▶ [PROBLEM TO SOLVE]: Your task is to restate the data word for word.

▶ [PROVIDED RECORDS]:
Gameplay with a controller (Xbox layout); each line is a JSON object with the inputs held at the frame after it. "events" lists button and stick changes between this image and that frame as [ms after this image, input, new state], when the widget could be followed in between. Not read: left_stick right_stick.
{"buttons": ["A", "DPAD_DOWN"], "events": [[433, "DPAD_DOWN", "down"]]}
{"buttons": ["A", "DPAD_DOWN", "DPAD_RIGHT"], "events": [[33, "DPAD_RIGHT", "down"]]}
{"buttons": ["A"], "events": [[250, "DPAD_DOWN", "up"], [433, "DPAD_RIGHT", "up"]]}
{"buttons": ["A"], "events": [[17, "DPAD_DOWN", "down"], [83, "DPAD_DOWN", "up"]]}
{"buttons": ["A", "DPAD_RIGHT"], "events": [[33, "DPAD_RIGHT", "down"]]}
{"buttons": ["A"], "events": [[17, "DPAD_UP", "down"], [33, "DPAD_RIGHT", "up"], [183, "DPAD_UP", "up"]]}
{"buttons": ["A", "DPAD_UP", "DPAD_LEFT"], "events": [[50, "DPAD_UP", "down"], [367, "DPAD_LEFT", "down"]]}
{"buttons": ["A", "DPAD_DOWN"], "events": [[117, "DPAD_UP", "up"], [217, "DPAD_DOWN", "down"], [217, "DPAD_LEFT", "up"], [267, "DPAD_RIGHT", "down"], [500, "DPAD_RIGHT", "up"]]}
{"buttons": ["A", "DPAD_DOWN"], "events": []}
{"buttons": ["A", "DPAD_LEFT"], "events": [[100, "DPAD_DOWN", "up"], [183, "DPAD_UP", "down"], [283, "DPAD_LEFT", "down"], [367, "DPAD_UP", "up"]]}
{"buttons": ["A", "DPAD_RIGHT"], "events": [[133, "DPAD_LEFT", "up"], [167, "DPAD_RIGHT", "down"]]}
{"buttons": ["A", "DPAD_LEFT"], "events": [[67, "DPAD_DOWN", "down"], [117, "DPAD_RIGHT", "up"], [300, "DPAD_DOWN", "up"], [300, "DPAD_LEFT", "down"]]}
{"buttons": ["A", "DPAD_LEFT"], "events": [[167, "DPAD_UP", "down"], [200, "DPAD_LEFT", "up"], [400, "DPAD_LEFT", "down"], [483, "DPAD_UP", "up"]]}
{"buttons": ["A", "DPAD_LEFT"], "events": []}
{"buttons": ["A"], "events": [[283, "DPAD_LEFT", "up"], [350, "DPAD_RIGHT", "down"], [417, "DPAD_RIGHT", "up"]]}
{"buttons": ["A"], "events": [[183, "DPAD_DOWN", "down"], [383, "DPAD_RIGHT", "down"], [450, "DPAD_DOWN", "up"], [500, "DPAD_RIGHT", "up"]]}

▶ [REPLY TO THE TASK]:
Gameplay with a controller (Xbox layout); each line is a JSON object with the inputs held at the frame after it. "events" lists button and stick changes between this image and that frame as [ms after this image, input, new state], when the widget could be followed in between. Not read: left_stick right_stick.
{"buttons": ["A", "DPAD_DOWN"], "events": [[433, "DPAD_DOWN", "down"]]}
{"buttons": ["A", "DPAD_DOWN", "DPAD_RIGHT"], "events": [[33, "DPAD_RIGHT", "down"]]}
{"buttons": ["A"], "events": [[250, "DPAD_DOWN", "up"], [433, "DPAD_RIGHT", "up"]]}
{"buttons": ["A"], "events": [[17, "DPAD_DOWN", "down"], [83, "DPAD_DOWN", "up"]]}
{"buttons": ["A", "DPAD_RIGHT"], "events": [[33, "DPAD_RIGHT", "down"]]}
{"buttons": ["A"], "events": [[17, "DPAD_UP", "down"], [33, "DPAD_RIGHT", "up"], [183, "DPAD_UP", "up"]]}
{"buttons": ["A", "DPAD_UP", "DPAD_LEFT"], "events": [[50, "DPAD_UP", "down"], [367, "DPAD_LEFT", "down"]]}
{"buttons": ["A", "DPAD_DOWN"], "events": [[117, "DPAD_UP", "up"], [217, "DPAD_DOWN", "down"], [217, "DPAD_LEFT", "up"], [267, "DPAD_RIGHT", "down"], [500, "DPAD_RIGHT", "up"]]}
{"buttons": ["A", "DPAD_DOWN"], "events": []}
{"buttons": ["A", "DPAD_LEFT"], "events": [[100, "DPAD_DOWN", "up"], [183, "DPAD_UP", "down"], [283, "DPAD_LEFT", "down"], [367, "DPAD_UP", "up"]]}
{"buttons": ["A", "DPAD_RIGHT"], "events": [[133, "DPAD_LEFT", "up"], [167, "DPAD_RIGHT", "down"]]}
{"buttons": ["A", "DPAD_LEFT"], "events": [[67, "DPAD_DOWN", "down"], [117, "DPAD_RIGHT", "up"], [300, "DPAD_DOWN", "up"], [300, "DPAD_LEFT", "down"]]}
{"buttons": ["A", "DPAD_LEFT"], "events": [[167, "DPAD_UP", "down"], [200, "DPAD_LEFT", "up"], [400, "DPAD_LEFT", "down"], [483, "DPAD_UP", "up"]]}
{"buttons": ["A", "DPAD_LEFT"], "events": []}
{"buttons": ["A"], "events": [[283, "DPAD_LEFT", "up"], [350, "DPAD_RIGHT", "down"], [417, "DPAD_RIGHT", "up"]]}
{"buttons": ["A"], "events": [[183, "DPAD_DOWN", "down"], [383, "DPAD_RIGHT", "down"], [450, "DPAD_DOWN", "up"], [500, "DPAD_RIGHT", "up"]]}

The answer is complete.